Ahora bien, algunas de estas deficiencias no nacen únicamente del totalitarismo comunista, sino de su conjunción con un capitalismo desbocado que está desequilibrando también a la sociedad de Hong Kong. No todo el mundo sabe que en intersticios de sus enjambres-rascacielos se hacina un 20% de la población, 1,3 millones de personas que viven por debajo del umbral de la pobreza: 425 euros al mes, en una de las ciudades más caras del planeta.

Los inmigrantes también sufren las consecuencias. Los fines de semana, cuando el International Finantial Center acristala sus galerías para agasajar el consumismo de los nuevos ricos, muchos de ellos procedentes de la China continental, cientos de helpers acomodan sus horas de asueto sobre cartones en las pasarelas adyacentes. Se trata de una peculiar manifestación “feminista”, pues todas son mujeres que han abandonado sus familias en Filipinas o Nepal para ser los pies y las manos –esta vez no “invisibles”- del capitalismo depredador. Sin ellas, los ejecutivos del HSBC y de otros garitos financieros no podrían sobrevivir a las extenuantes jornadas de 16 horas, imprescindibles para quienes compiten en este cruce de caminos donde copulan los capitales de Oriente y Occidente.

La juventud de Hong Kong se está comenzando a rebelar también contra este modelo de sociedad; por eso el movimiento Occupy reclama otro patrón de desarrollo: “Tenemos una economía poco saludable porque dependemos demasiado del sector financiero y de la actual estructura de propiedad, basada en el mercado. Pero no todo el mundo se beneficia de una economía de este tipo. Nosotros deseamos un desarrollo más equilibrado”, me decía recientemente Kinman Chan, en una entrevista privada: “Sin democracia, Hong Kong no puede gozar de buena gobernanza; a su gobierno le falta legitimidad social. Ha sido elegido por un círculo muy reducido de personas, frecuentemente gente del mundo business, muy bien conectada con Pekín. Por eso, a menos que tengamos democracia va a ser muy difícil el progreso”.  

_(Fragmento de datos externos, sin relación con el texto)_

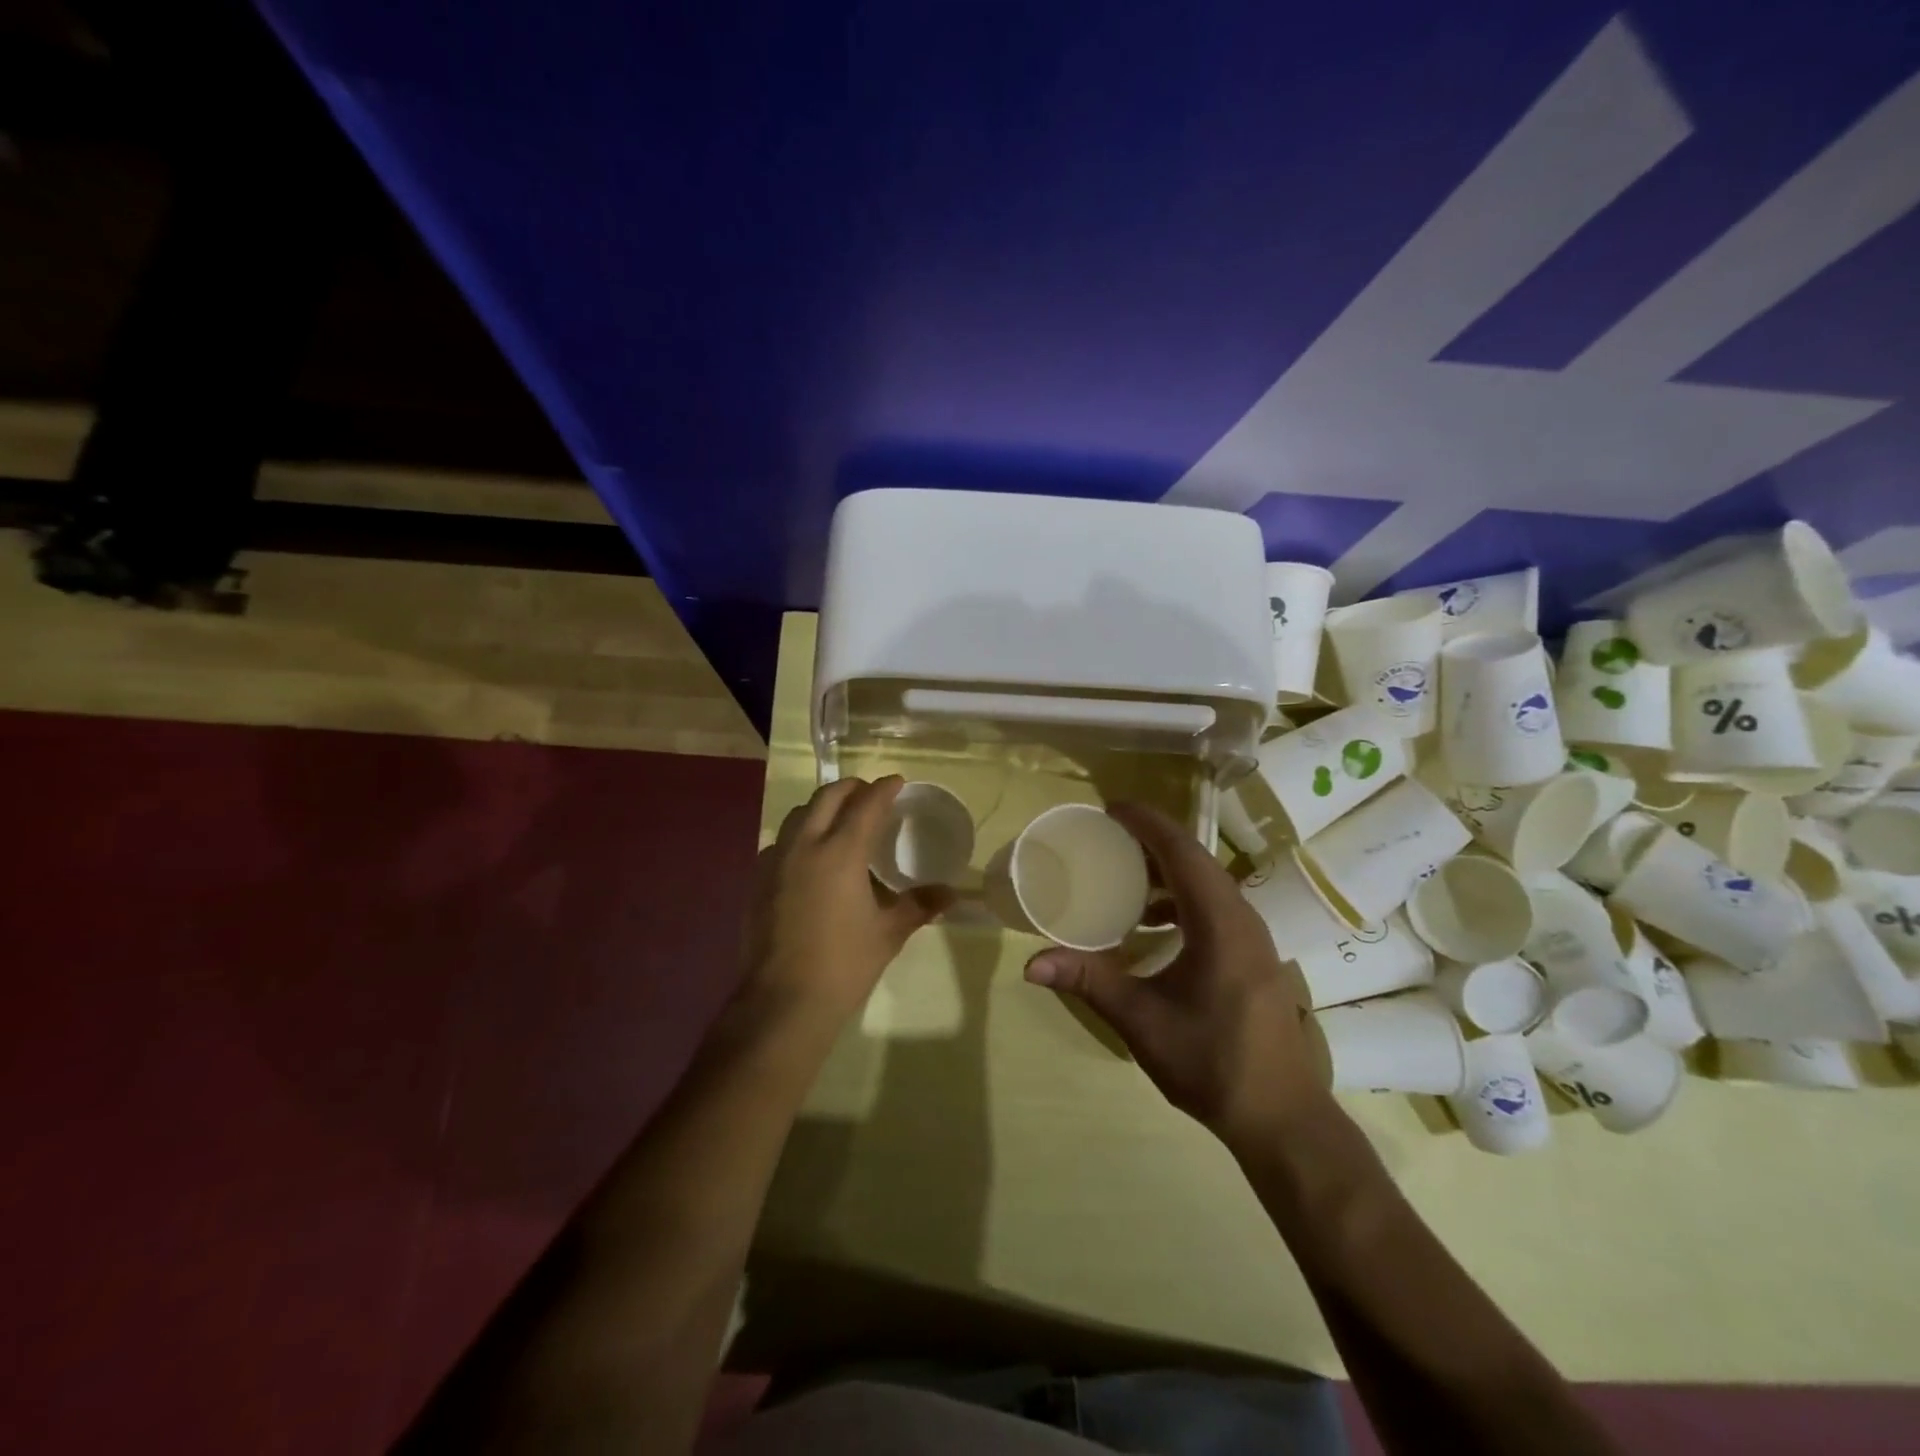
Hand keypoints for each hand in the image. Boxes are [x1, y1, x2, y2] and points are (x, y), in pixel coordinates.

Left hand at [737, 776, 951, 1030]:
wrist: (783, 1001)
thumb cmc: (843, 964)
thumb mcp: (888, 933)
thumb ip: (919, 905)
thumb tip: (951, 893)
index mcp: (840, 852)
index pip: (866, 805)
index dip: (883, 789)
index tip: (896, 782)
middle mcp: (805, 846)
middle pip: (826, 797)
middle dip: (851, 788)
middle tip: (870, 795)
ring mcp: (775, 861)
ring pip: (799, 815)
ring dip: (822, 807)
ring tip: (841, 820)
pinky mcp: (758, 881)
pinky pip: (781, 842)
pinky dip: (801, 835)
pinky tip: (811, 857)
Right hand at [1024, 803, 1333, 1146]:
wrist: (1281, 1117)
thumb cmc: (1212, 1062)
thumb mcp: (1142, 1021)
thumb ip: (1089, 982)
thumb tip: (1031, 964)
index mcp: (1219, 922)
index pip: (1181, 851)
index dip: (1146, 823)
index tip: (1110, 808)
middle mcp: (1241, 918)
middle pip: (1195, 859)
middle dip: (1151, 840)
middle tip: (1106, 835)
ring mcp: (1252, 937)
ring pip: (1207, 882)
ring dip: (1166, 871)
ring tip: (1122, 875)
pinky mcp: (1252, 956)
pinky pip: (1214, 906)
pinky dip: (1179, 899)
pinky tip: (1150, 924)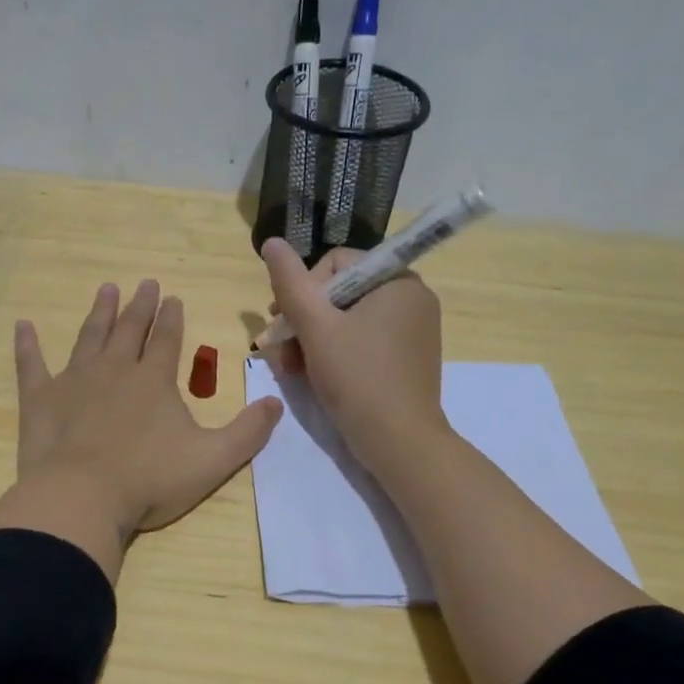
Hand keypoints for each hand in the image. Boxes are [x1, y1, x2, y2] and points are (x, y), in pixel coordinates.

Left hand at [0, 280, 283, 581]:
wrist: (83, 497)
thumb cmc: (150, 480)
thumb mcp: (213, 460)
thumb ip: (248, 432)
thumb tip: (276, 403)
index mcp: (153, 381)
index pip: (166, 340)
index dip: (171, 318)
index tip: (172, 297)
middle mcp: (114, 370)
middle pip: (129, 330)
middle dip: (139, 306)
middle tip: (144, 282)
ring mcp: (74, 381)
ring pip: (89, 337)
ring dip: (99, 313)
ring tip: (106, 290)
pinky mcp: (41, 400)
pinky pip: (31, 365)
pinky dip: (27, 345)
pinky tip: (23, 325)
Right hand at [261, 239, 447, 472]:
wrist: (400, 442)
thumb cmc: (357, 378)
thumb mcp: (316, 327)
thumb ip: (291, 283)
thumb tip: (271, 241)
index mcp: (397, 280)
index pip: (336, 263)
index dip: (303, 290)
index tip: (283, 322)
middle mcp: (411, 297)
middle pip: (340, 291)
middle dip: (304, 319)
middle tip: (280, 348)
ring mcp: (413, 329)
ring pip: (348, 319)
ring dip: (313, 339)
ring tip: (293, 368)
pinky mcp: (408, 357)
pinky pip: (363, 340)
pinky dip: (335, 352)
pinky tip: (314, 375)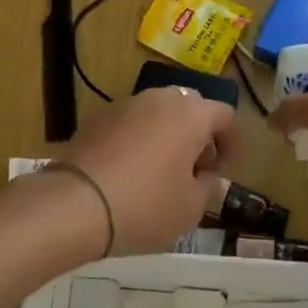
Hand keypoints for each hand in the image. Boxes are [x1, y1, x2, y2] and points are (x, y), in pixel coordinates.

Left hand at [50, 87, 239, 254]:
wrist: (75, 204)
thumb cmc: (145, 206)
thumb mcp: (190, 209)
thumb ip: (208, 188)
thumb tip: (207, 176)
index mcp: (191, 114)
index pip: (225, 115)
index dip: (232, 142)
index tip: (225, 170)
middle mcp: (160, 98)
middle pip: (191, 107)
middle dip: (199, 135)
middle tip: (195, 170)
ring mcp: (126, 103)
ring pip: (159, 112)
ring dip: (168, 135)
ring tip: (162, 172)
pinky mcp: (98, 116)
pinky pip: (131, 122)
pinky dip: (139, 139)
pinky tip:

La encrucijada de Hong Kong es, por tanto, la encrucijada del mundo, que hoy vive una tensión manifiesta entre el poder tecnocapitalista y la dignidad de las personas. La lucha de los demócratas contra el totalitarismo comunista es también una lucha contra el totalitarismo capitalista, porque en la conjunción del poder político y el poder del dinero se encuentra la bisagra sobre la que se sostiene la injusticia global. Del modo como se resuelva esta tensión dependerá, pues, no sólo la felicidad de los ciudadanos de Hong Kong, sino también de China y, en último término, del planeta.